サケ・ツーリズム

 カリフォルニア州のナパ・バレーではワインツーリズムが大きな産業として定着している。ほとんどのワイナリーに自前のワインを売る店があり、テイスティングルームも用意されている。もちろん見学もOK。ワイナリーを訪ねる観光客を当て込んだホテルも充実しているし、ワインを飲んで車の運転をしなくてもよいようにバス、それにワイントレインなるものまで用意。
 ヨーロッパ(特にフランス)もそれでもワインを学びたい、飲みたいとやってきてくれる観光客を迎える体制が整っている。フランス語がわからない外国からの訪問客のためのツアーも豊富に用意されている。僕の友人の中には自転車に乗ってフランスの田園風景を楽しみ、途中でワイナリーに寄るというツアーに参加したという人もいる。
 さて僕はわりと頻繁に近々日本へやってくる予定があるという海外の人々からメールをもらう。その内容は彼等の滞在中にどこか見学できる酒蔵があるかということだ。それから最近、NYタイムスの記者がまさにこのトピックについて僕にコメントを求めてきたのだ。
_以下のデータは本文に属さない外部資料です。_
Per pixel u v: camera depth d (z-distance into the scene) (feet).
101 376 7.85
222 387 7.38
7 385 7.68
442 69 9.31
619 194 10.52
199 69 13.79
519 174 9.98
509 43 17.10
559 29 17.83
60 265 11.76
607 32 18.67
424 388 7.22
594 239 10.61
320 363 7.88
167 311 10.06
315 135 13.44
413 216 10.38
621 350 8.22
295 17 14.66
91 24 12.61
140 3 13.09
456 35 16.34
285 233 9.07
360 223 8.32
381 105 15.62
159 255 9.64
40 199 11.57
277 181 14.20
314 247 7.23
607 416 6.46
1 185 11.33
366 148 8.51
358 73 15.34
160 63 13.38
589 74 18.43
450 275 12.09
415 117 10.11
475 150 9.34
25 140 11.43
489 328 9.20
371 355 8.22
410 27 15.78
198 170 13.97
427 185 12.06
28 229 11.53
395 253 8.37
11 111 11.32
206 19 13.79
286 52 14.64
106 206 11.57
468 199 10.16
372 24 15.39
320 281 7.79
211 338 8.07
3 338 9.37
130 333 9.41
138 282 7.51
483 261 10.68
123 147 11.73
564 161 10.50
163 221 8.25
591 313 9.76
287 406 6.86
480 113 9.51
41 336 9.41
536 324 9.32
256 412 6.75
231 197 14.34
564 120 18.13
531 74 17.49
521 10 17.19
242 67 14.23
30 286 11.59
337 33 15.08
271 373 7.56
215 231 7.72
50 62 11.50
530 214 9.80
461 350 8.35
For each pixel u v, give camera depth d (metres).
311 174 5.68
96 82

僕がふらっと気軽に見学できる酒蔵はあまりないし、ましてや英語のガイドはつきませんよ、つまりサケ・ツーリズムなるものはまだ確立されてないのだと言うと彼女はとても驚いていた。
 サケ・ツーリズムなるものが存在していない理由は何か。まず単純に考えて酒蔵が日本全国に散らばっているためだ。何十軒もの酒蔵がナパのように1つの地区に密集している所がない。強いて言えば灘、伏見か。
 灘や伏見には一般の人達が入れる博物館やA酒ルームを用意している蔵や、外国語の情報を提供している蔵もあり、とても勉強になるので訪ねて行く価値はおおいにある。ただ簡単に訪ねていける場所ではないのだ。日本語の全くわからない旅行者がぷらっと行くには少々難がある。そろそろ日本酒業界と旅行業界が手を結び、サケ・ツーリズムを現実的に考えてみる時期に来ていると思う。
 言葉の問題もある。蔵の歴史や情報を英語でインターネットに掲載したりパンフレットを作成している酒蔵はあるけれど、英語しかわからない訪問客からの突然の予約電話を受けつける蔵がいくつあるだろうか。
 ただ幸いなことに日本酒業界には訪問客をオープンに受け入れる土壌がある。前もって電話をして予約をしておけば見学させてくれる蔵は多くあり、コンセプトは以前から生きている。後はやる気のある旅行社と蔵が手を結びボールを転がせばいい。
 これに関して、実はもうすでに動き出しているところもある。たとえばJAL。一般の観光客を誘致する前にまずジャーナリスト達に声をかけ、酒蔵訪問といくつかの観光スポットを加えてツアーを行った。
 それからスタディツアーを主に企画しているアメリカの旅行会社が、やはりその様なことをやろうと声をかけてきた。でも日本酒だけではツアーを成立させるのは難しいので、フード&サケのツアーはどうかと彼等は言う。日本食は寿司のブームや健康志向など時代の波に乗って世界でも注目されているから人も集めやすいらしい。おそらく今年の秋か冬には第1陣が到着するだろう。
 世界中の日本酒ファン達が日本にやってきて、訪ねて行ける大小様々な酒蔵のリストを手にし、酒造りの工程を見学し、A酒をし、新たなことを学んだ達成感と良き思い出を胸に帰国する、そんな日を心待ちにしているのだ。